Log in to save personal notes on this question.

Man's Misery

The knowledge of our sin and misery

Q1. What is your only comfort in life and death?

A. That I am not my own, but belong with body and soul, both in life and in death, to my faithful Saviour Jesus Christ. He has fully paid for all my sins with His precious blood, and has set me free from all the power of the devil. He also preserves me in such a way that without the will of my heavenly Father not a hair can fall from my head; indeed, all things must work together for my salvation. Therefore, by His Holy Spirit He also assures me of eternal life and makes me heartily willing and ready from now on to live for Him.

Q2. What do you need to know in order to live and die in the joy of this comfort?

A. First, how great my sins and misery are; second, how I am delivered from all my sins and misery; third, how I am to be thankful to God for such deliverance.
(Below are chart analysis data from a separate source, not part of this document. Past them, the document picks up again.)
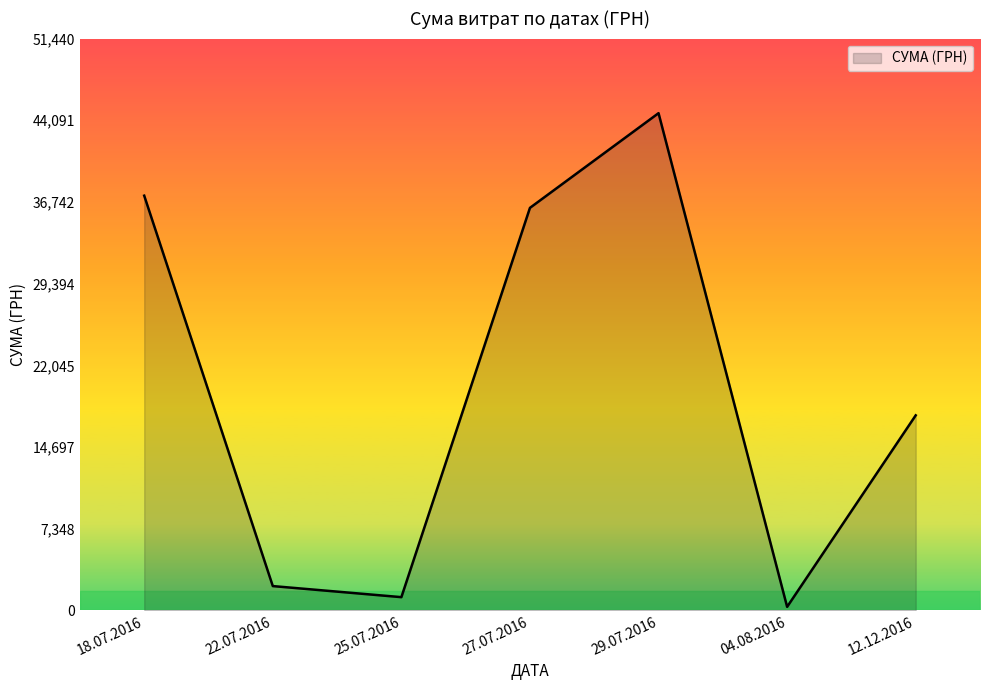

At which category does the data reach its first local valley?

25.07.2016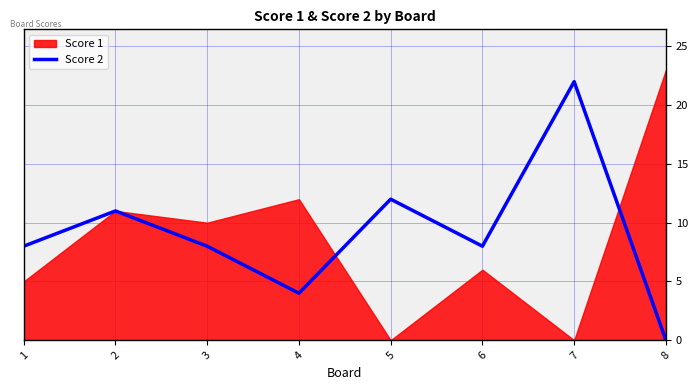

Is it true that the value at 5 is 21?

False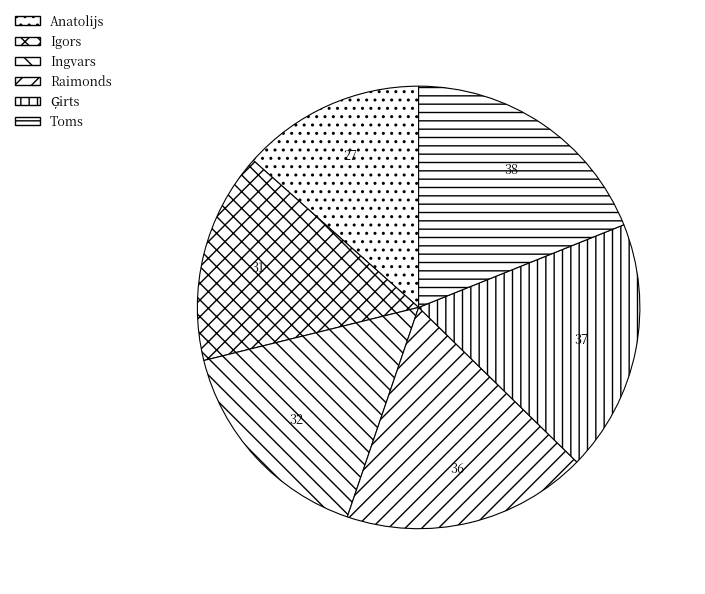

To the nearest percent, what is the difference between the largest and smallest slice percentages?

5%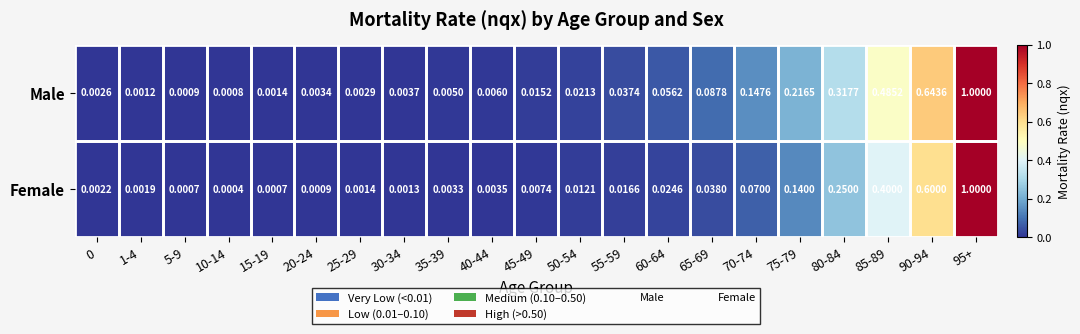

Rank the series by their average value, from highest to lowest.

Male, Female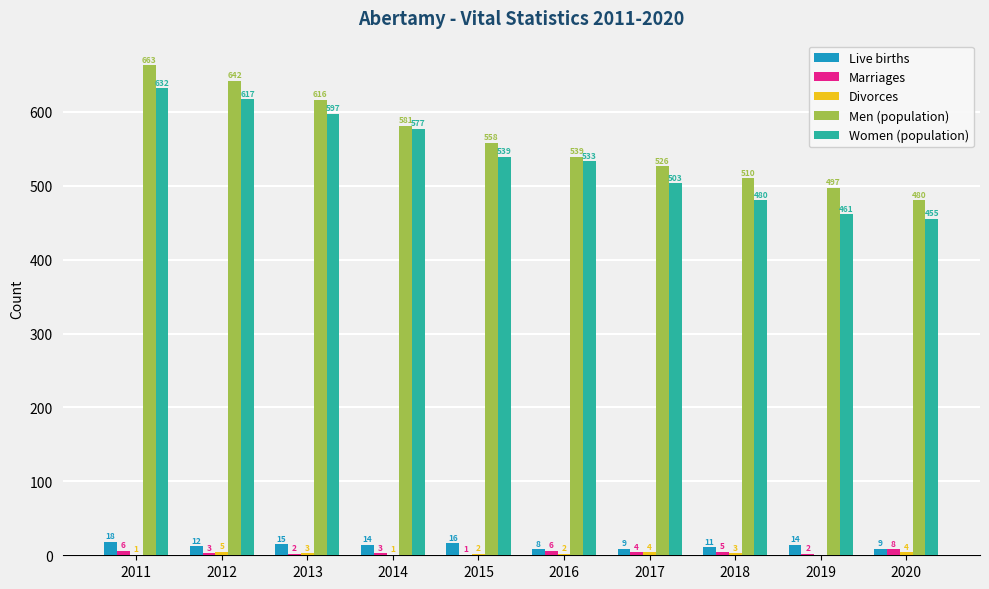

At which label does Marriages first exceed 4?

2011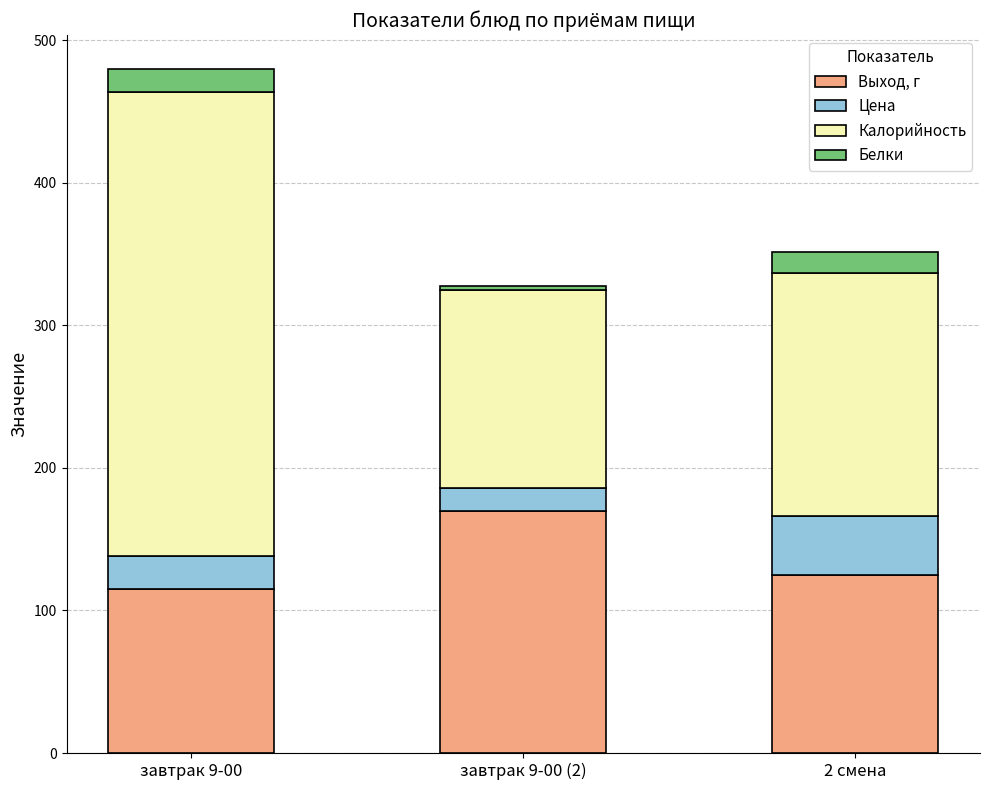

What is the highest value of the Выход, г series?

170.0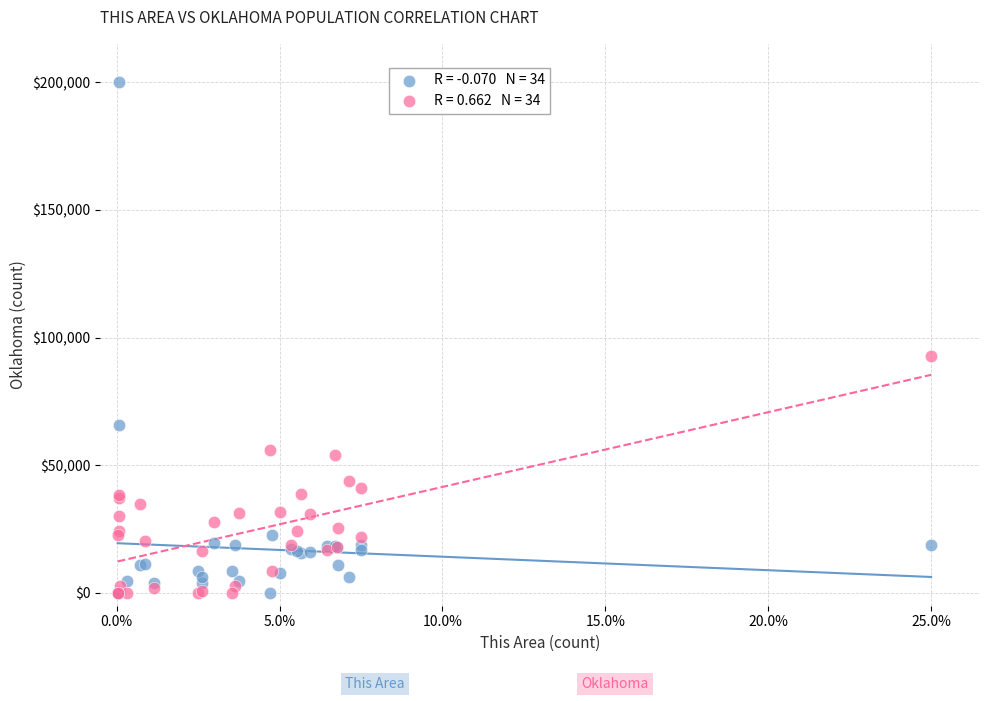

Across all series, what Y value is closest to 100000?

92740.3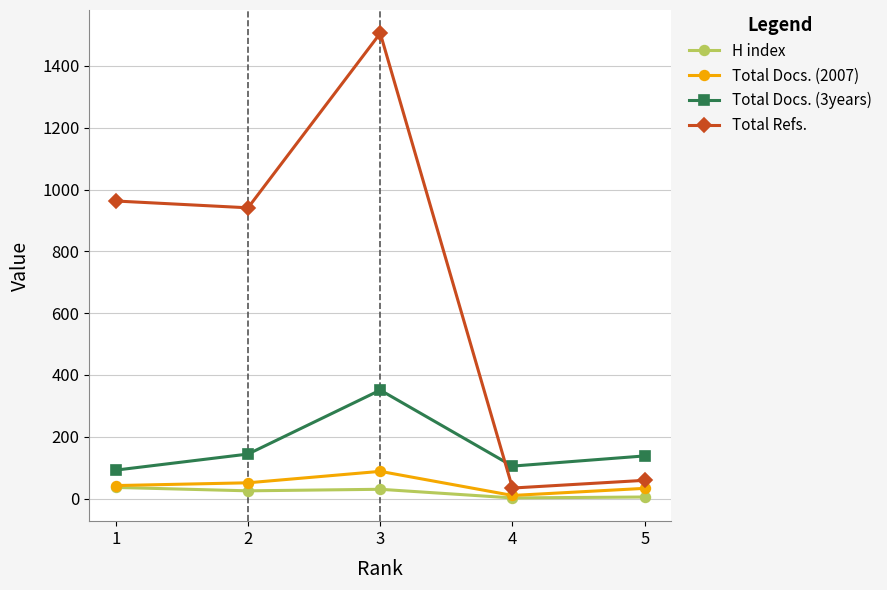

Which series has the largest total across all categories?

Total Refs.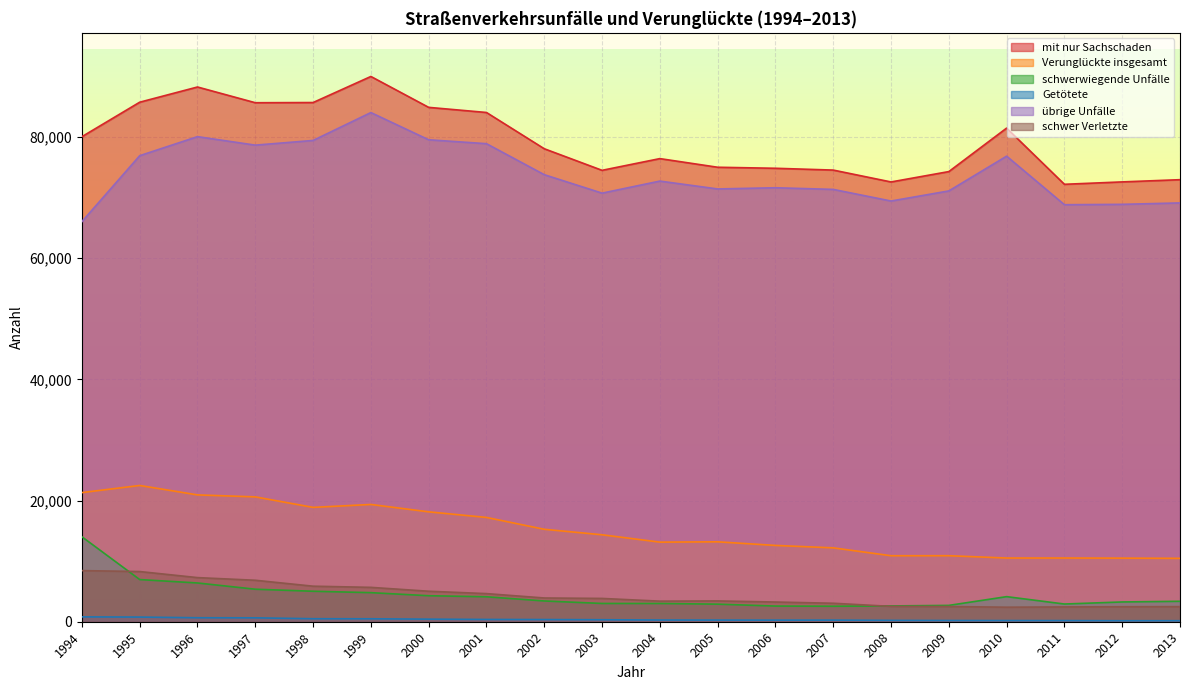

How many interior local peaks does the Verunglückte insgesamt series have?

5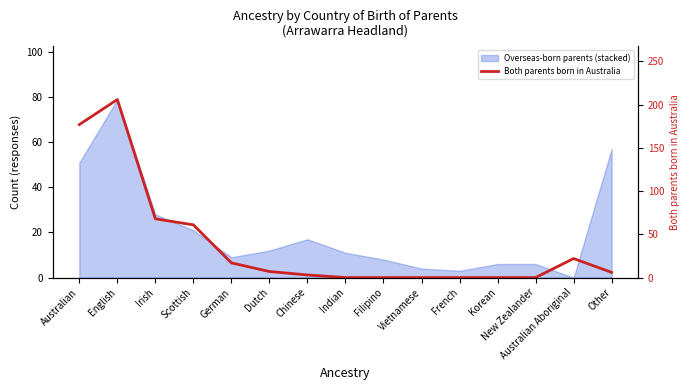

Which category has the lowest value across all series?

Indian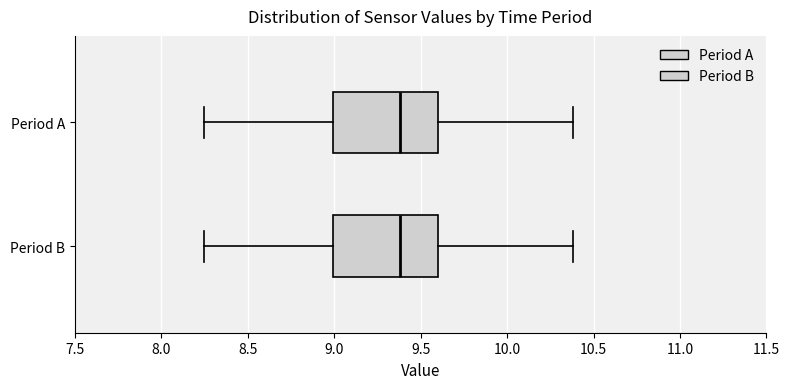

Reading bottom to top, transcribe this box plot: for each box, give where its median line is, the range the box spans, and where its two whiskers end, as read against the x-axis. The values are not printed on the chart, so give them approximately, as read against the axis.

Period B: median 9.40, box 9.00 to 9.60, whiskers 8.25 to 10.40
Period A: median 9.40, box 9.00 to 9.60, whiskers 8.25 to 10.40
Q3. From where do you know your sins and misery?

A. From the law of God.

Q4. What does God's law require of us?

A. Christ teaches us this in a summary in Matthew 22: You shall love the LORD your God with all your heart, and with all your soul, and with all your mind. This is the great and first commandment. And a second is like it, You shall love your neighbour as yourself. On these two commandments depend all the law and the prophets.

Q5. Can you keep all this perfectly?

A. No, I am inclined by nature to hate God and my neighbour.

Q6. Did God, then, create man so wicked and perverse?

A. No, on the contrary, God created man good and in His image, that is, in true righteousness and holiness, so that he might rightly know God His Creator, heartily love Him, and live with Him in eternal blessedness to praise and glorify Him.

Q7. From where, then, did man's depraved nature come?

A. From the fall and disobedience of our first parents, Adam and Eve, in Paradise, for there our nature became so corrupt that we are all conceived and born in sin.

Q8. But are we so corrupt that we are totally unable to do any good and inclined to all evil?

A. Yes, unless we are regenerated by the Spirit of God.

Q9. Is God, then, not unjust by requiring in His law what man cannot do?

A. No, for God so created man that he was able to do it. But man, at the instigation of the devil, in deliberate disobedience robbed himself and all his descendants of these gifts.

Q10. Will God allow such disobedience and apostasy to go unpunished?

A. Certainly not. He is terribly displeased with our original sin as well as our actual sins. Therefore He will punish them by a just judgment both now and eternally, as He has declared: Cursed be every one who does not abide by all things written in the book of the law, and do them (Galatians 3:10).

Q11. But is God not also merciful?

A. God is indeed merciful, but He is also just. His justice requires that sin committed against the most high majesty of God also be punished with the most severe, that is, with everlasting, punishment of body and soul.